Georges Simenon sacaba una guía telefónica al azar, se sentaba a la mesa y la hojeaba. Cuando encontraba un nombre que le gustaba lo escribía en un papel. Seguía consultando guías hasta haber reunido una treintena de nombres en su lista. Luego empezaba la segunda fase: con la lista de los treinta nombres en una mano y en la otra una bola de oro macizo, que habitualmente estaba encima de su escritorio, paseaba de un lado a otro de su despacho haciendo resonar en su boca los nombres que había copiado, uno a uno, como cuando un catador paladea un sorbo de vino. Cuando uno de los treinta nombres no superaba la prueba, el creador de Maigret, ese comisario de mirada profunda, se detenía un momento junto a la mesa y lo tachaba con un lápiz. El rito proseguía hasta que la lista se reducía a doce nombres. Entonces empezaba la fase número tres: volvía a sentarse a la mesa y escribía una ficha biográfica de cada uno de los doce nombres, en hojas separadas. Después apilaba esas hojas como naipes sobre el tablero de la mesa, barajaba los destinos de los personajes y por fin se ponía a escribir la novela, sin separar el lápiz del papel.
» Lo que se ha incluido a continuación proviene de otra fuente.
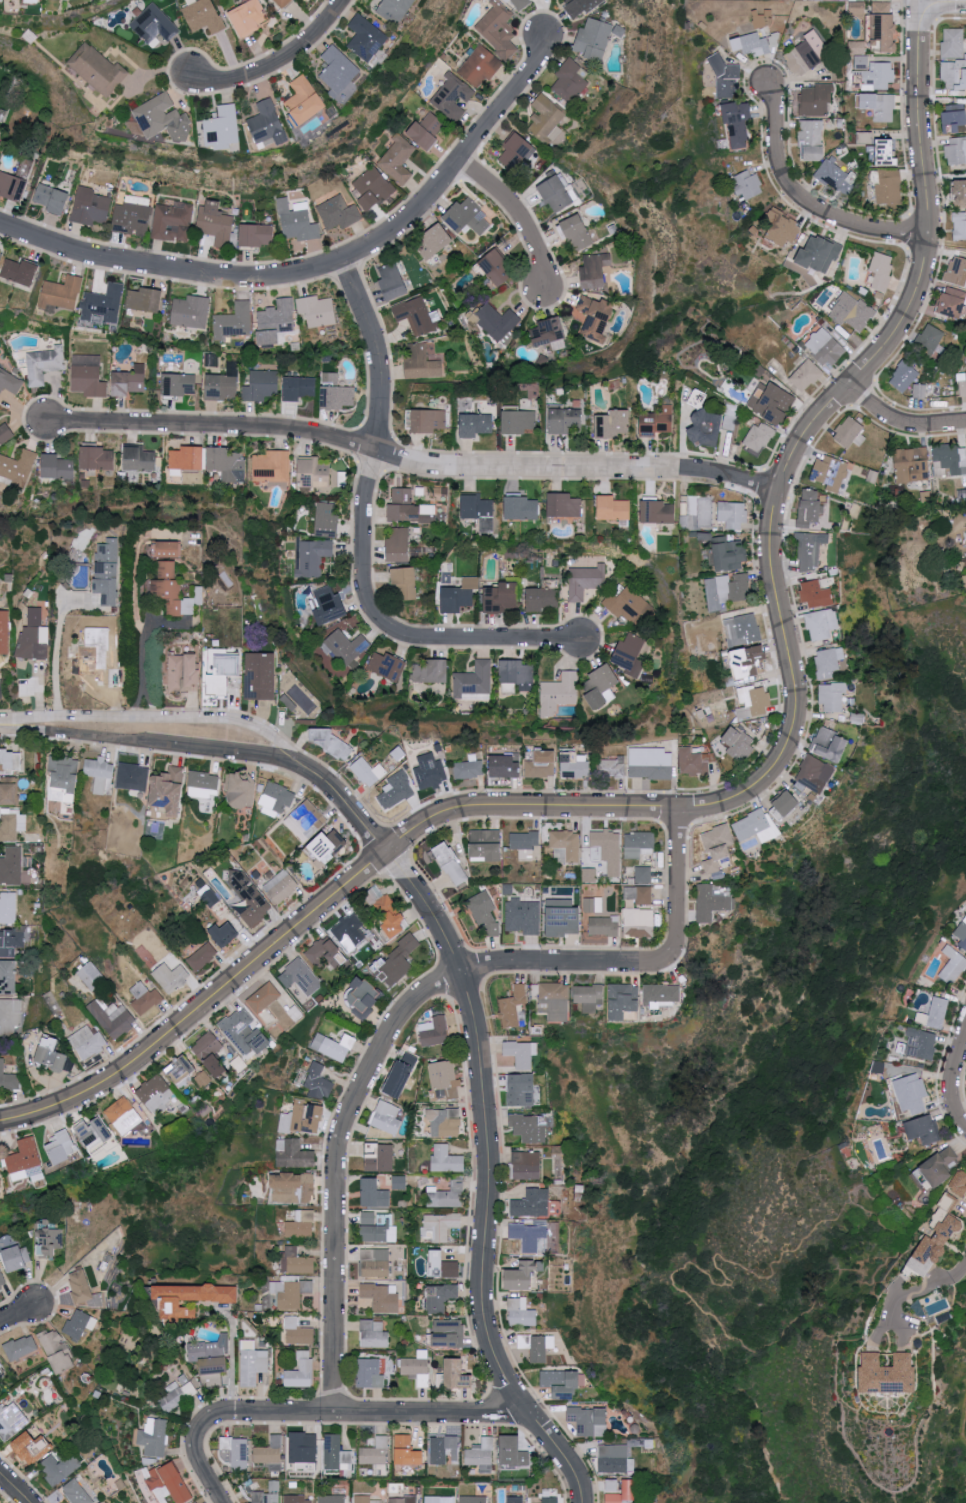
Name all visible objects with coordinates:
building: (31, 1)
building: (285, 2)
road: (942, 2)
building: (519, 3)
building: (577, 7)
building: (396, 10)
building: (204, 16)
building: (249, 17)
building: (154, 25)
building: (886, 28)
building: (498, 29)
building: (367, 38)
building: (595, 38)
building: (755, 43)
building: (952, 44)
building: (858, 47)
building: (808, 54)
building: (863, 62)
road: (278, 63)
building: (480, 65)
building: (98, 69)
building: (339, 72)
building: (879, 75)
building: (953, 77)
building: (727, 78)
building: (571, 80)
building: (453, 96)
building: (816, 100)
building: (304, 101)
building: (880, 106)
building: (163, 118)
building: (546, 118)
building: (952, 122)
building: (267, 123)
building: (739, 124)
building: (223, 128)
building: (428, 130)
building: (811, 140)
building: (515, 150)
building: (887, 152)
building: (956, 152)
building: (397, 159)
building: (835, 177)
building: (747, 185)
building: (13, 186)
building: (374, 187)
building: (890, 187)
building: (557, 193)
building: (959, 195)
building: (52, 198)
road: (809, 201)
building: (90, 206)
building: (338, 212)
road: (519, 216)
building: (468, 217)
building: (131, 218)
building: (296, 220)
building: (172, 222)
building: (215, 223)
building: (959, 226)
building: (780, 228)
building: (577, 231)
building: (257, 235)
building: (435, 243)
building: (821, 253)
building: (0, 254)
road: (320, 267)
building: (497, 267)
building: (596, 270)
building: (881, 270)
building: (21, 272)
building: (956, 273)
building: (393, 280)
building: (61, 292)
building: (145, 299)
building: (103, 303)
building: (950, 306)
building: (318, 310)
building: (191, 311)
building: (852, 311)
building: (417, 315)
building: (596, 316)
building: (235, 321)
building: (275, 321)
building: (497, 322)
building: (550, 334)
building: (929, 338)
building: (825, 348)
building: (422, 362)
building: (44, 364)
building: (88, 375)
building: (807, 375)
building: (902, 375)
building: (130, 381)
building: (10, 382)
building: (962, 383)
building: (180, 384)
building: (224, 384)
building: (261, 385)
building: (299, 387)
building: (920, 390)
building: (338, 397)
building: (698, 399)
building: (772, 402)
building: (426, 420)
building: (518, 420)
building: (563, 420)
road: (900, 420)
building: (658, 423)
building: (476, 424)
building: (613, 424)
road: (810, 426)
building: (707, 427)
building: (5, 433)
building: (848, 435)
building: (759, 436)
building: (98, 457)
building: (140, 459)
building: (186, 459)
road: (411, 461)
building: (949, 462)
building: (227, 464)
building: (18, 465)
building: (910, 465)
building: (271, 466)
building: (57, 467)
building: (320, 474)
building: (830, 475)
building: (401, 495)
building: (564, 505)
building: (522, 507)
building: (614, 508)
building: (409, 511)
building: (480, 511)
building: (809, 511)
building: (658, 512)
building: (696, 513)
building: (733, 515)
building: (328, 520)
road: (364, 540)
building: (399, 544)
building: (169, 549)
building: (730, 554)
building: (808, 554)
building: (312, 557)
building: (106, 571)
building: (585, 580)
building: (405, 582)
building: (733, 588)
building: (170, 590)
building: (460, 595)
building: (503, 598)
building: (543, 599)
building: (816, 599)
building: (329, 605)
building: (628, 605)
building: (818, 628)
building: (743, 629)
building: (4, 631)
building: (34, 636)
building: (346, 646)
road: (141, 652)
building: (630, 654)
building: (97, 655)
road: (55, 657)
building: (749, 662)
building: (388, 665)
building: (829, 665)
building: (185, 672)
building: (431, 672)
building: (226, 675)
building: (262, 676)
building: (516, 676)
building: (473, 680)
building: (602, 687)
road: (142, 692)
building: (559, 693)
building: (832, 700)
building: (753, 702)
road: (158, 719)
road: (5, 727)
building: (329, 741)
road: (151, 743)
building: (739, 743)
building: (830, 747)
building: (10, 759)
building: (694, 762)
building: (544, 763)
building: (651, 763)
building: (576, 764)
building: (508, 765)
building: (613, 765)
building: (470, 767)
building: (368, 771)
building: (430, 771)
building: (98, 773)
building: (815, 775)
building: (63, 778)
building: (133, 779)
building: (203, 783)
building: (241, 789)
building: (167, 790)
building: (396, 790)
building: (9, 792)
building: (276, 798)
road: (342, 801)
road: (525, 804)
building: (785, 808)
building: (306, 819)
building: (11, 825)
building: (755, 831)
building: (523, 844)
building: (329, 846)
building: (566, 846)
building: (719, 846)
building: (637, 847)
building: (485, 849)
building: (604, 849)
building: (11, 866)
building: (451, 868)
building: (589, 874)
building: (643, 874)
road: (677, 876)
building: (281, 886)
building: (639, 894)
building: (249, 899)
building: (8, 907)
building: (711, 907)
building: (483, 917)
building: (390, 919)
building: (522, 921)
building: (637, 925)
building: (564, 928)
building: (603, 929)
building: (225, 932)
building: (962, 933)
building: (348, 934)
building: (11, 941)
building: (202, 956)
building: (322, 957)
building: (401, 959)
road: (571, 962)
building: (953, 965)
building: (91, 975)
building: (8, 976)
building: (171, 976)
building: (299, 977)
building: (144, 998)
building: (589, 998)
building: (664, 998)
building: (365, 999)
building: (263, 1001)
road: (203, 1002)
building: (554, 1004)
building: (624, 1004)
building: (512, 1010)
building: (935, 1013)
building: (10, 1014)
building: (112, 1018)
building: (237, 1034)
building: (434, 1037)
building: (87, 1042)
building: (921, 1043)
building: (207, 1049)
building: (333, 1050)
building: (51, 1054)
building: (519, 1057)
building: (181, 1073)
building: (402, 1077)
building: (443, 1078)
building: (7, 1079)
building: (317, 1084)
road: (952, 1088)
building: (152, 1092)
building: (522, 1098)
building: (913, 1104)
building: (118, 1113)
building: (305, 1118)
building: (386, 1121)
building: (439, 1127)
building: (924, 1129)
building: (532, 1134)
building: (93, 1137)
building: (62, 1151)
building: (294, 1158)
building: (23, 1159)
building: (447, 1163)
building: (381, 1164)
road: (336, 1167)
building: (525, 1169)
building: (937, 1169)
road: (486, 1177)
building: (399, 1182)
building: (959, 1182)
building: (0, 1188)
building: (292, 1191)
building: (373, 1198)
building: (948, 1201)
building: (444, 1203)
building: (533, 1207)
building: (301, 1229)
building: (441, 1229)
building: (371, 1232)
building: (51, 1239)
building: (529, 1239)
building: (939, 1240)
building: (17, 1257)
building: (373, 1267)
building: (436, 1267)
building: (301, 1269)
road: (496, 1278)
building: (2, 1279)
building: (524, 1280)
building: (83, 1289)
road: (914, 1290)
building: (0, 1293)
building: (191, 1298)
building: (289, 1300)
building: (379, 1301)
building: (441, 1302)
road: (16, 1313)
building: (521, 1316)
building: (79, 1324)
building: (297, 1335)
building: (448, 1337)
building: (372, 1338)
building: (20, 1347)
building: (56, 1350)
building: (536, 1350)
building: (211, 1359)
road: (232, 1359)
building: (252, 1362)
building: (0, 1364)
building: (414, 1371)
building: (889, 1373)
building: (301, 1375)
building: (452, 1377)
building: (369, 1378)
building: (560, 1386)
building: (178, 1393)
road: (363, 1412)
building: (11, 1420)
building: (587, 1422)
building: (155, 1437)
building: (31, 1447)
building: (298, 1448)
building: (437, 1452)
building: (235, 1453)
building: (268, 1453)
building: (335, 1454)
building: (374, 1454)
building: (513, 1454)
building: (406, 1455)
building: (481, 1457)
building: (612, 1462)
road: (204, 1465)
building: (59, 1466)
building: (375, 1468)
building: (172, 1482)
building: (614, 1484)
road: (14, 1488)
building: (251, 1491)
building: (75, 1492)
building: (624, 1494)
building: (294, 1499)
building: (330, 1499)
building: (361, 1499)
building: (437, 1499)
building: (472, 1500)
building: (514, 1500)
building: (190, 1501)
building: (403, 1501)
building: (377, 1502)
building: (550, 1502)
“En casa no puedo escribir, necesito aislamiento, y la cafetería es un aislamiento especial: es el sitio donde la soledad se verifica en medio de los demás”, subraya Claudio Magris. Cuando Don DeLillo está lejos de su casa, se lleva su máquina de escribir, pero admite que necesita varios días para acostumbrarse al nuevo ambiente. “Es un trastorno muy grande no tener tu propia mesa, tus propias paredes, ciertas imágenes, las fotografías, los objetos, los libros. Es como estar perdido en el espacio, y necesitás una eternidad para acomodarte.” DeLillo nunca pudo familiarizarse con la computadora. “Necesito el ruido de las teclas, de las teclas de la máquina de escribir manual. La materialidad de un tecleo tiene un peso, es como si usara martillos para esculpir las páginas.” La máquina de escribir de Isaac Bashevis Singer, Premio Nobel de Literatura, era, sin duda, la más especial: “No es una máquina de escribir, es un crítico literario. Lo he dicho también en Estocolmo. Cuando la historia que estoy escribiendo no le gusta, deja de trabajar”.